On July 25, Pakistan votes to elect 272 MNAs (equivalent to MPs) as well as hundreds of hopeful candidates to provincial assemblies. Around 30 political parties and over 12,000 candidates hope to win votes in an election that is plagued by allegations of campaign finance fraud, military involvement and sex scandals.
But other than the stalwarts of Pakistan’s politics, there are the 5 transgender candidates who hope to win seats in either National Assembly or provincial assemblies:
Nadeem, a radio show host in Islamabad, is running as an independent candidate and one of her opponents is former Prime Minister Shahid Khaqan Abbasi and Pakistan Tehreek-e-Insaaf (PTI) leader Imran Khan. She campaigns for education reform, transparency in election funding and the availability of clean water among other issues. Having campaigned from door-to-door, she told TIME Magazine,
“I’m not considered a real threat. People hear about my election run and think it’s a joke, they just start to laugh.”
But she hasn’t lost hope and says that the people from her community cannot be stopped from voicing their concerns.
Unlike Nadeem, Ali is campaigning on a party ticket, representing a PTI faction led by Ayesha Gulalai. An acid attack survivor, Ali is running for the provincial seat in Punjab Assembly. She told TIME,
“Until you can influence the laws, you are their slaves — you are following rules and laws set by someone else. We are not just the voice of the transgender community, we are also the voice of women and minorities.”
Having previously contested in 2013, Lal is contesting again this year. But now, she complains of having received death threats, alleging that many of her opponents can’t stand the fact that they’re running against a candidate who identifies as transgender. Contesting for a seat in the National Assembly, Lal has campaigned for improvements in infrastructure and checking widespread corruption in Pakistan.
Contesting from a provincial assembly seat in Khyber Pakhtunkhwa, Khan was kicked out of her home when she was a teenager and had to resort to begging and sex work to earn a living.
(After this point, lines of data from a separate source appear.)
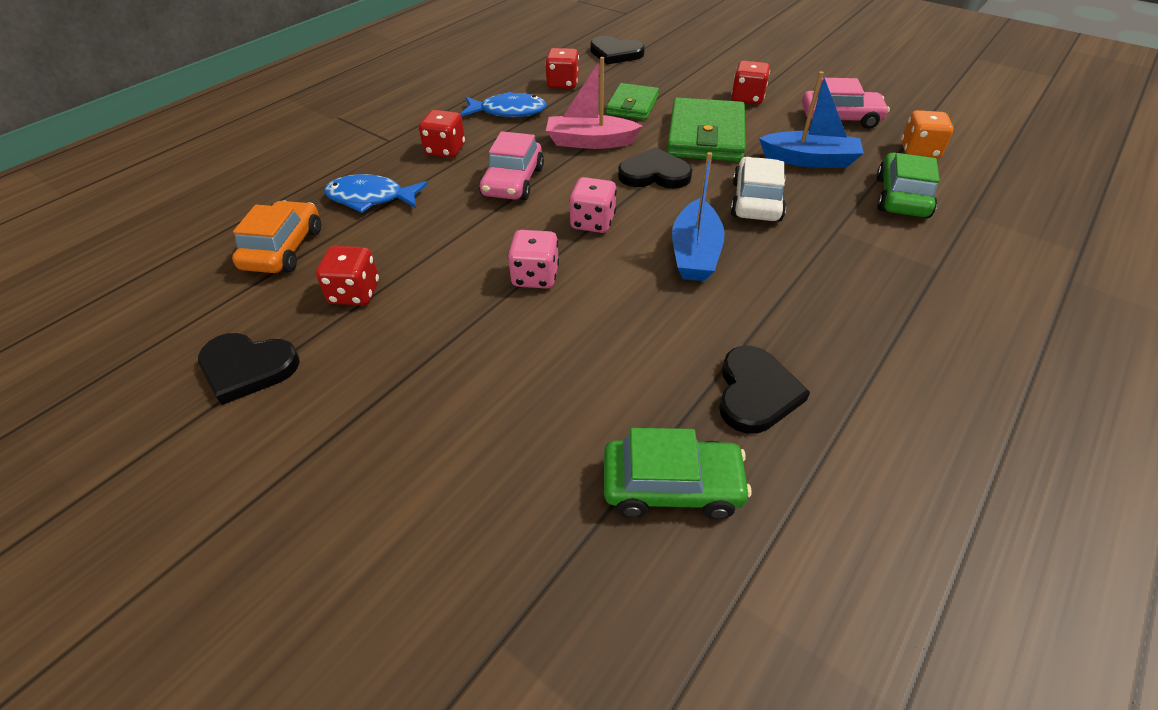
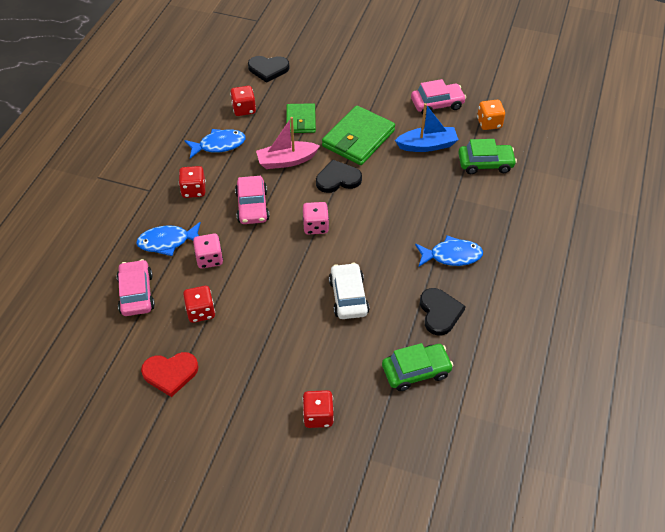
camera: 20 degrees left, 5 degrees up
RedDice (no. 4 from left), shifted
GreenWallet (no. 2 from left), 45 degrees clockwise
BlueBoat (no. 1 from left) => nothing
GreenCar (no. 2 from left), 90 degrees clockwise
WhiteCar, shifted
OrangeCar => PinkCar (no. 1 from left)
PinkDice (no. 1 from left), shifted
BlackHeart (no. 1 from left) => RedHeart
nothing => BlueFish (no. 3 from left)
She told Al Jazeera,
“My mother kicked me out saying we cannot accept a transgender in our house. She said my father was humiliated because of me in the society and that people laugh at us.”
If elected, she promises to make medicines available in the hospitals of her constituency and promote education. She is also studying to get a tourism and hospitality diploma.
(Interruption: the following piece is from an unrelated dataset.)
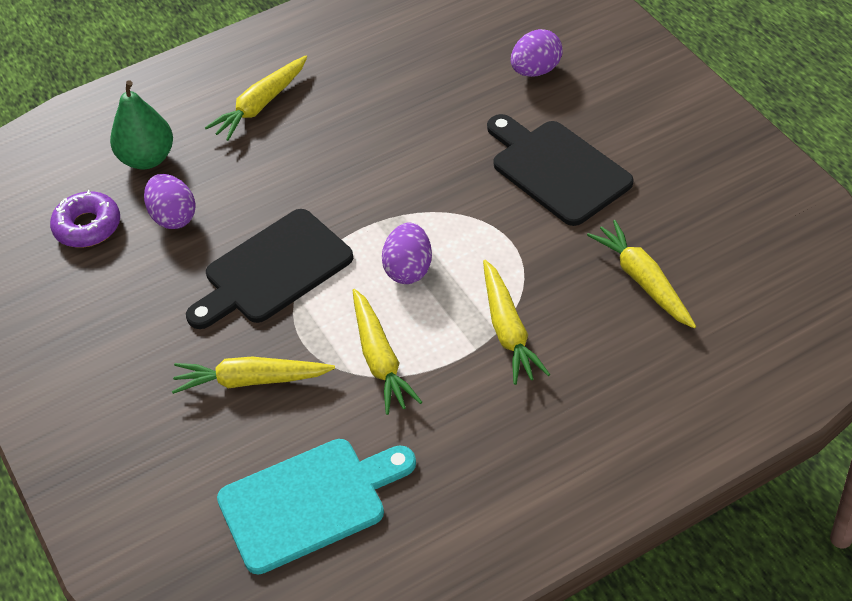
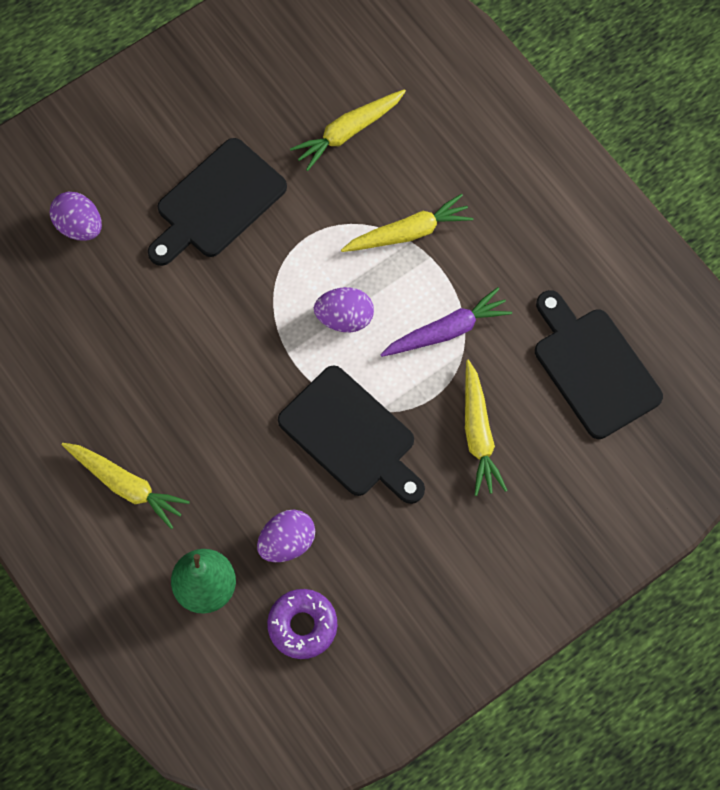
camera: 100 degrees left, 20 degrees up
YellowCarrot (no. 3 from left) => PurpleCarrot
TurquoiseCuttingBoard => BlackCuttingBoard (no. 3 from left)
An independent candidate contesting for a seat in the National Assembly, Resham is campaigning to expand transgender rights and wants all members of her community to get a voter ID.
Also, for the first time, the Election Commission of Pakistan has given ‘observer’ duty to 25 members of the transgender community. 13 transgender candidates had filed nomination to contest in this year’s election, however, 8 of them had to drop out due to lack of campaign funds.
2018 proved to be a big year for transgender rights in Pakistan as both the Senate and National Assembly passed the Transgender Persons (Protection of Rights) Act under which transgenders could self-identify their gender, are guaranteed right to inherit assets and can run for public office. In 2010, Pakistan’s Supreme Court ordered full recognition of the transgender community and later, they were included in the national census as well.